Originally posted by @eladar
So R is your variable here where R is actually the ratio of the light's radius to planetary body's radius.
Do you find different values for consistantly growing R's? If so the Ti 84's table could be helpful.
It's basically a square function, 3XR, F=9times that of 1 R, 6R, 36X 1R and so forth. 6R is 4.17 million Km above the 'surface' of the sun and the focal point is 36 times 80 billion Km or 2.88E12 Km out.
That reaches a limit but that is another story.

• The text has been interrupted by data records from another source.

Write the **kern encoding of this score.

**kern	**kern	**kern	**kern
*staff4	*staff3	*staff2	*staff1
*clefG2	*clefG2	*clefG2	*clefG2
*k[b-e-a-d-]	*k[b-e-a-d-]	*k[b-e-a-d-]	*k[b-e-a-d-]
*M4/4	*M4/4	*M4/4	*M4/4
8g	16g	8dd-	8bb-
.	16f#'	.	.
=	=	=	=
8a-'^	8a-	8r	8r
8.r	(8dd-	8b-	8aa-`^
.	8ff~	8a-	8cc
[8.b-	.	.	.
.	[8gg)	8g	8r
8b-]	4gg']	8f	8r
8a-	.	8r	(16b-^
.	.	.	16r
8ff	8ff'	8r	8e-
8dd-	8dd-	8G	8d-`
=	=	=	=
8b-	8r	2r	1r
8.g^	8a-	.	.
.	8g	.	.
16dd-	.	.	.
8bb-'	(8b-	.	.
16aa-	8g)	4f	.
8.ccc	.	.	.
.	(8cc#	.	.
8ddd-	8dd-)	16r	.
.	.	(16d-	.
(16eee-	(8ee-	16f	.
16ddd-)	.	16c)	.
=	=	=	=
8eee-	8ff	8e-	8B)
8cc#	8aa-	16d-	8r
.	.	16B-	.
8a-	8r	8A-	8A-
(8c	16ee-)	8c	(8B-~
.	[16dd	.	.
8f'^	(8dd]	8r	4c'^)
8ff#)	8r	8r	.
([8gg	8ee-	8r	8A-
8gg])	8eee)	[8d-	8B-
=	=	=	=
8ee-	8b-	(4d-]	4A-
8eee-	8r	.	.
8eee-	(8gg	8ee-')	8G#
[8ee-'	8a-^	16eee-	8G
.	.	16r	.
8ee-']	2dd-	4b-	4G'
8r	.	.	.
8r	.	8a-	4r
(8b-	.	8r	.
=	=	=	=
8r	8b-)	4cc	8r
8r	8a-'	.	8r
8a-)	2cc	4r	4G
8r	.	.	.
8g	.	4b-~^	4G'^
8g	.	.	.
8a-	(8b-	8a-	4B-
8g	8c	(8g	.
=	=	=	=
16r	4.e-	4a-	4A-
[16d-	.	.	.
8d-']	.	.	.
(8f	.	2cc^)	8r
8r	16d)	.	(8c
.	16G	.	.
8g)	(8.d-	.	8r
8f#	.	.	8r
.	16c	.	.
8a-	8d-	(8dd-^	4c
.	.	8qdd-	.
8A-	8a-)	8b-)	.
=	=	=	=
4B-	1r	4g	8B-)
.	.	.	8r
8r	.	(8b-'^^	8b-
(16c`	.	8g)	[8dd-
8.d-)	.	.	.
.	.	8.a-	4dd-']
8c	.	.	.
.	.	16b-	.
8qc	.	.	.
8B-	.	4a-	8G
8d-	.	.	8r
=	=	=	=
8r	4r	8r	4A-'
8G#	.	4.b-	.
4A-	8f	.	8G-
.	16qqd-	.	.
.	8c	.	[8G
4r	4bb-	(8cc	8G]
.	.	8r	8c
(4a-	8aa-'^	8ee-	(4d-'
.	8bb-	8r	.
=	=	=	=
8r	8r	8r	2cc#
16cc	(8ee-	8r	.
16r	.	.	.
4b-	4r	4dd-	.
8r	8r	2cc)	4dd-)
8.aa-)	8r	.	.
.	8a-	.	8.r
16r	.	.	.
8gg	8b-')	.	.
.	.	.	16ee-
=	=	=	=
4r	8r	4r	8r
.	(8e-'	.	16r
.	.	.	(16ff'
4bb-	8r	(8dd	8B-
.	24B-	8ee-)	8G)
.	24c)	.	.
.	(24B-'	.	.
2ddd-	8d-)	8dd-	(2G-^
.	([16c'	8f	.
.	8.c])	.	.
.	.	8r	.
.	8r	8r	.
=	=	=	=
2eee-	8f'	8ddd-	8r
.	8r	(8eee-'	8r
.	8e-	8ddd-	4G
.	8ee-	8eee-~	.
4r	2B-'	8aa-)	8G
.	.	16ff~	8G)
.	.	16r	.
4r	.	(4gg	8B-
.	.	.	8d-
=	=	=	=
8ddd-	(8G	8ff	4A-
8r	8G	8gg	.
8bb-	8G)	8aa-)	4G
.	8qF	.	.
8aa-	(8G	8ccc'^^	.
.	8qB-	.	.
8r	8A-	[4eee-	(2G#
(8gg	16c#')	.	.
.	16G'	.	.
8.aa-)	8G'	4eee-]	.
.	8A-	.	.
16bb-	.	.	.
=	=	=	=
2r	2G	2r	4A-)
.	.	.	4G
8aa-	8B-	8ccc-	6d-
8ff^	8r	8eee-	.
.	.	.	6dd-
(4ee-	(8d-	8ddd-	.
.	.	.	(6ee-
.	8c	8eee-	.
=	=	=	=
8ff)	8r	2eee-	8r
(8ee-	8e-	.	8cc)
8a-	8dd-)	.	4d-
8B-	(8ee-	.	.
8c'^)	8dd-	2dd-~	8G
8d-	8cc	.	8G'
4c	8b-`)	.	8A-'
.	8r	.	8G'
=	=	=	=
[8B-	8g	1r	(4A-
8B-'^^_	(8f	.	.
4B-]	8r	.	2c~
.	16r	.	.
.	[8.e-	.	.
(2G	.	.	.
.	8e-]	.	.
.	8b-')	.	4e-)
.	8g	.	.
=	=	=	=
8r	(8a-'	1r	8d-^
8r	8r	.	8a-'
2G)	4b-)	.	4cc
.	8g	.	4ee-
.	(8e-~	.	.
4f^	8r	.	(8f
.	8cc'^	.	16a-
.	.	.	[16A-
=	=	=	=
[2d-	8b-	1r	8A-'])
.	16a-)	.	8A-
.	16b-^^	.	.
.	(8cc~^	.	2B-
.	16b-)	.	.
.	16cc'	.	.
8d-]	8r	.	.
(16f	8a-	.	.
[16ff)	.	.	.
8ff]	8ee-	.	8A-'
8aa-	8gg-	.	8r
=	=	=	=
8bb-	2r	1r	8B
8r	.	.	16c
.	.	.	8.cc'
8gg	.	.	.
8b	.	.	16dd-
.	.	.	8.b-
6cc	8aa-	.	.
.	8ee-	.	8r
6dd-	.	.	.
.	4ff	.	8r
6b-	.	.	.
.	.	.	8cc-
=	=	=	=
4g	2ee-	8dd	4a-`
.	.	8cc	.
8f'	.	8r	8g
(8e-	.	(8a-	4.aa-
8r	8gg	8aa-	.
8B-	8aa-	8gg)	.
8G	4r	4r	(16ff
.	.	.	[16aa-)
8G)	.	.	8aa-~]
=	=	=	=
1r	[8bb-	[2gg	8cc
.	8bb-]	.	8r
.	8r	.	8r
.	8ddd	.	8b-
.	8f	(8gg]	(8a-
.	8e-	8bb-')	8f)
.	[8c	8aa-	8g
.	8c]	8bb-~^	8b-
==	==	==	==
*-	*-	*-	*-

The thing about a ring that high up is, visualize an ice cream cone with a small ball in the end. So the apex of the cone represents the distant star. The angle of the cone indicates where the 'Einstein ring' will be above the surface of the sun,
So there are two competing effects going on here. If you raise the angle of the cone, the opening as it flys by the sun, being higher, will be deflected less than an Einstein ring just skimming the surface of the sun. The funny part about that is that part of the story is just linear.
That is, at 1 R you get 1.75 seconds of arc deflection, at 2 R you get 1.75/2 NOT 1.75/2^2. So our last example, the R at 6 is 1.75/7 or about 0.3 arc seconds of deflection.
At some point making the angle of the cone bigger and bigger, you reach a point where the light from the distant source is going away from the surface, the Einstein ring is diverging. So at some R number, the amount of bending will only be enough to 'straighten out the Einstein ring, like an expanding smoke ring forced to go away parallel never converging.
So that is the last of the focal line. It turns out, analysing it geometrically like that, the maximum length of the focal line is approx. equal to the distance between the stars. So for Alpha Centauri, light from that star passing by the sun, the focal line will end at about 4 light years, so there is a 4 light year long spike of energy from AC and that's it.
For Sirius, the line goes on longer, the disance between Sirius and the sun is about 8 light years so the Serius focal line would extend 8 light years so there would be a spike 8 light years long from Serius.
The same goes for every star sending light past the sun. There will be varying amounts of energy focused since each star puts out is own level of radiation so Sirius would have more energy in its Einstein ring than Alpha Centauri at the same distance up from the sun, the same R number since Sirius puts out a lot more light than AC.
So the grand vision of all that is invisible energy spikes coming off ALL the stars in our galaxy, a grand vision at least to me, the energy lines a god would see if it saw all the radiation from all the stars. Spikes of radiation in lines all around our sun for instance, all starting at around 80 billion Km out and going on the length of the distance between the star being plotted.
I figured that one out by just drawing the two angles and matching them up for the resultant angle of deflection. Two competing effects limiting how far out into space a line of concentrated energy will be deposited and after that, not much of anything.